- _DIRECTIVE_: Pick out the lines below with "Power" and list them.

- _EXTRACTED MATERIAL_:
-- Opening Marker --

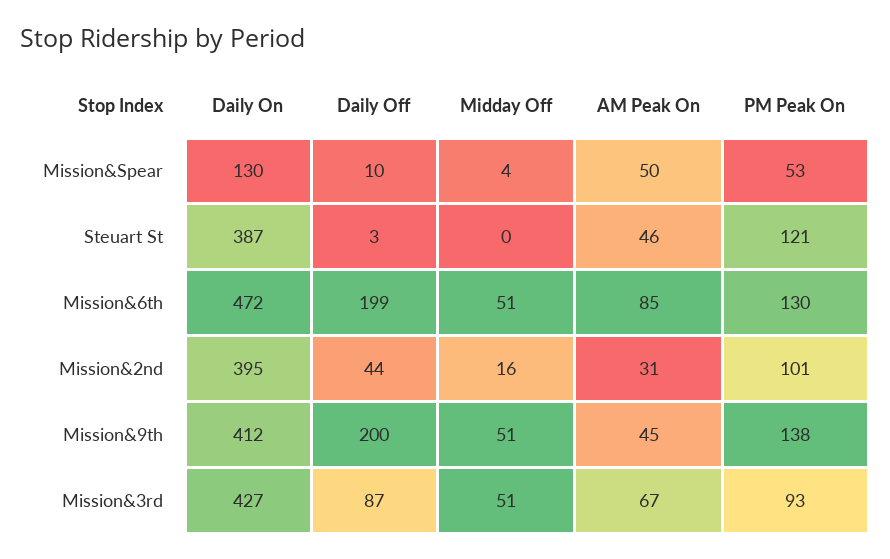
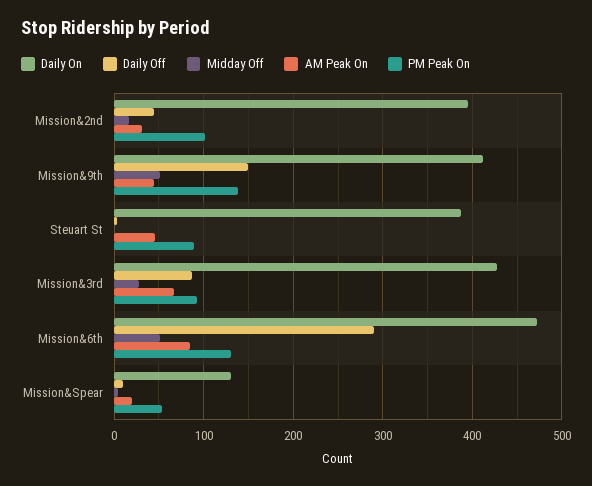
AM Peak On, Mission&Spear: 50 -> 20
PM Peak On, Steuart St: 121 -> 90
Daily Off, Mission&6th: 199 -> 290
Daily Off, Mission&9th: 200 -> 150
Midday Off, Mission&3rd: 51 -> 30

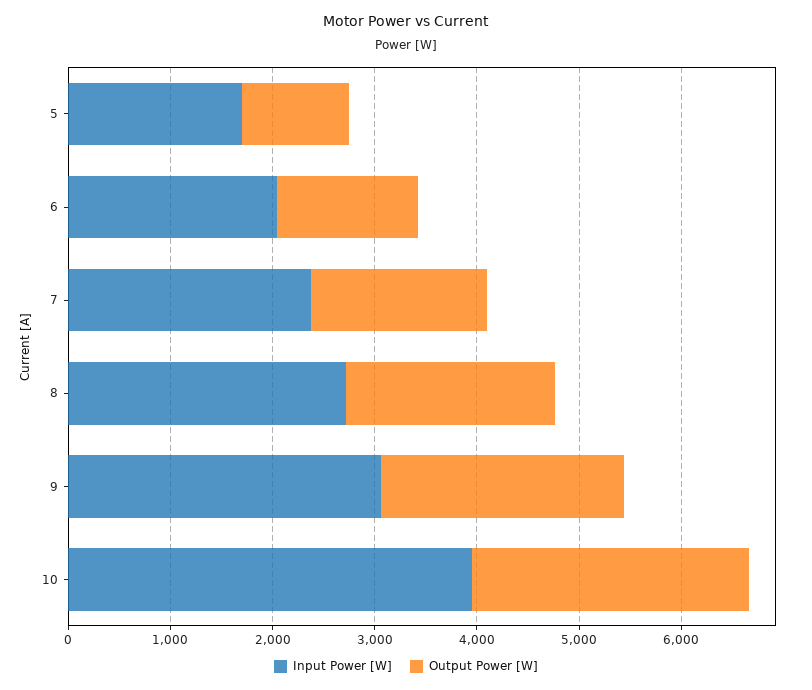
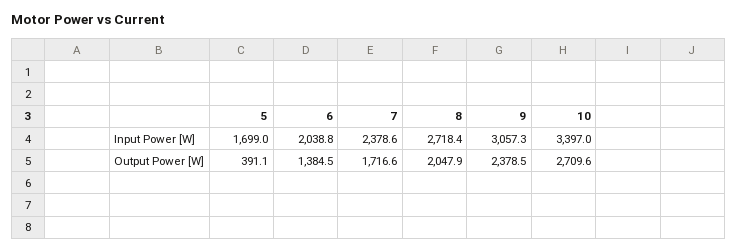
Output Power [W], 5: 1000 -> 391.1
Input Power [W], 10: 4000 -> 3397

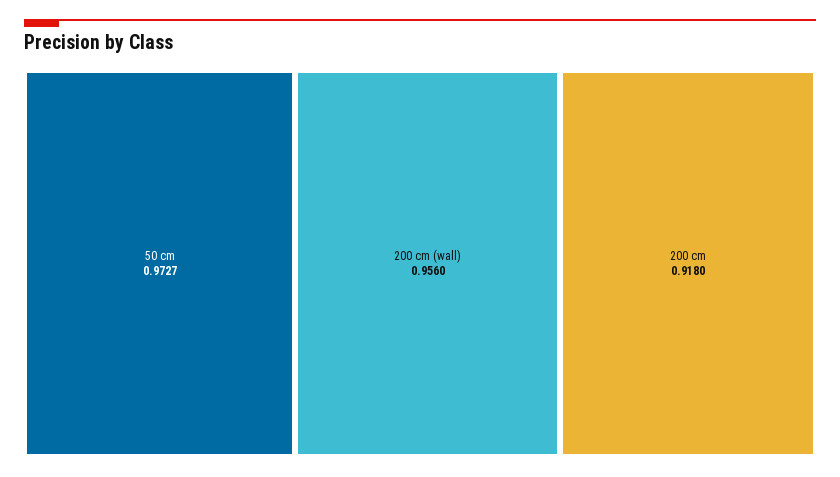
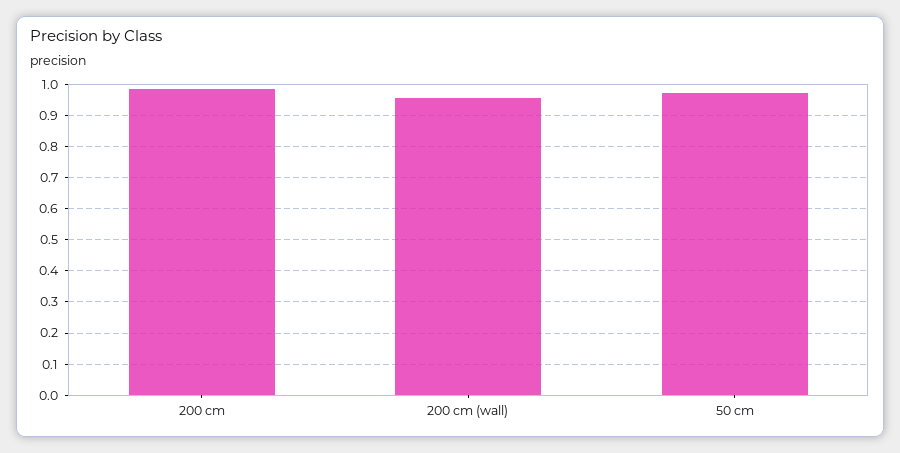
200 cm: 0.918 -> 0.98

-- Closing Marker --
-- Opening Marker --

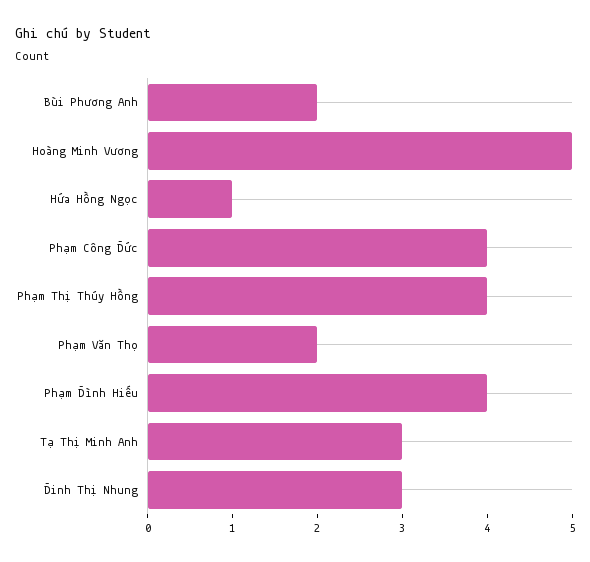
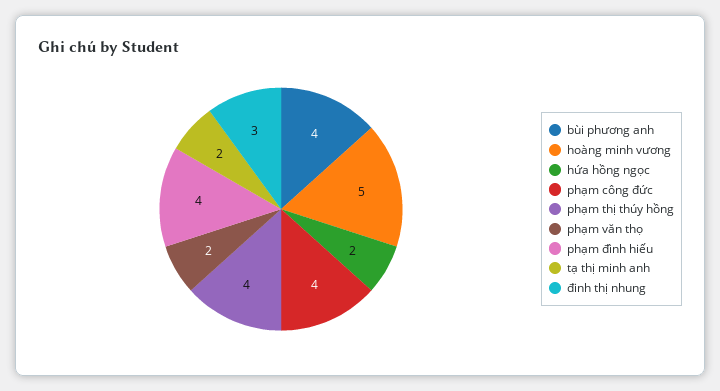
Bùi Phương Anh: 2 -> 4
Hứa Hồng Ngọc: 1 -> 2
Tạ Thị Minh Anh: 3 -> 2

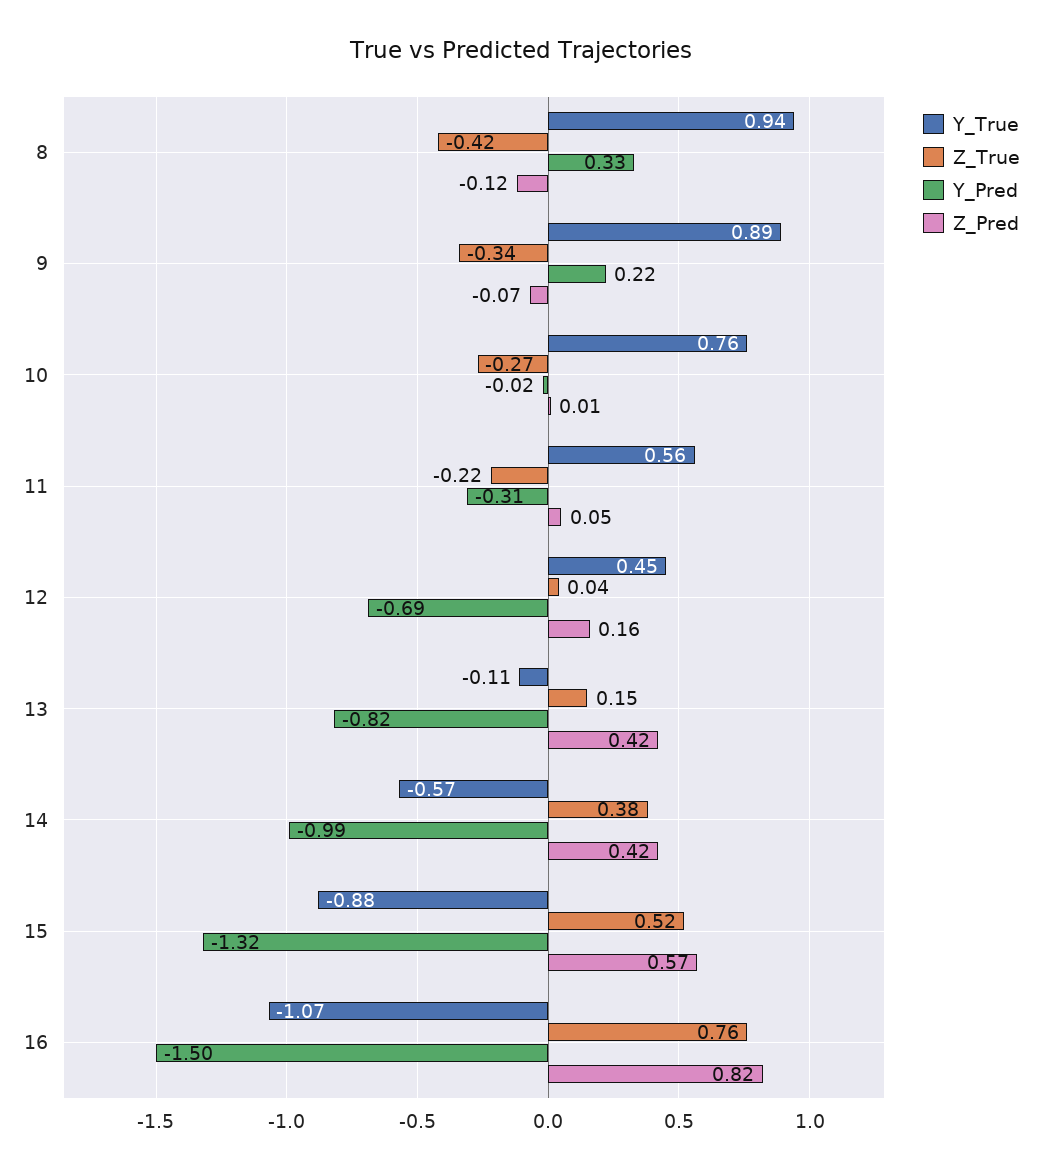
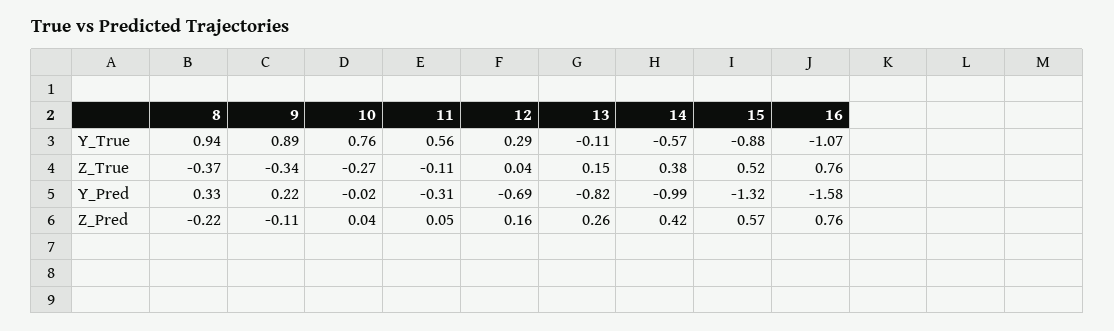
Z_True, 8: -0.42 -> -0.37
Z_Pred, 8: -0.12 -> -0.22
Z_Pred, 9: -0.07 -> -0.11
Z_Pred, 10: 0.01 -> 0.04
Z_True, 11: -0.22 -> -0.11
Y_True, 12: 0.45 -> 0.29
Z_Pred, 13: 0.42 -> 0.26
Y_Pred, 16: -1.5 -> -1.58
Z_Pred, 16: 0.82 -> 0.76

-- Closing Marker --
-- Opening Marker --

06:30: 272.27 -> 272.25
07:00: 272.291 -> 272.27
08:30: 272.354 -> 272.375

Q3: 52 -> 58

-- Closing Marker --

- _EXPECTED ANSWER_:
Output Power [W], 5: 1000 -> 391.1
Input Power [W], 10: 4000 -> 3397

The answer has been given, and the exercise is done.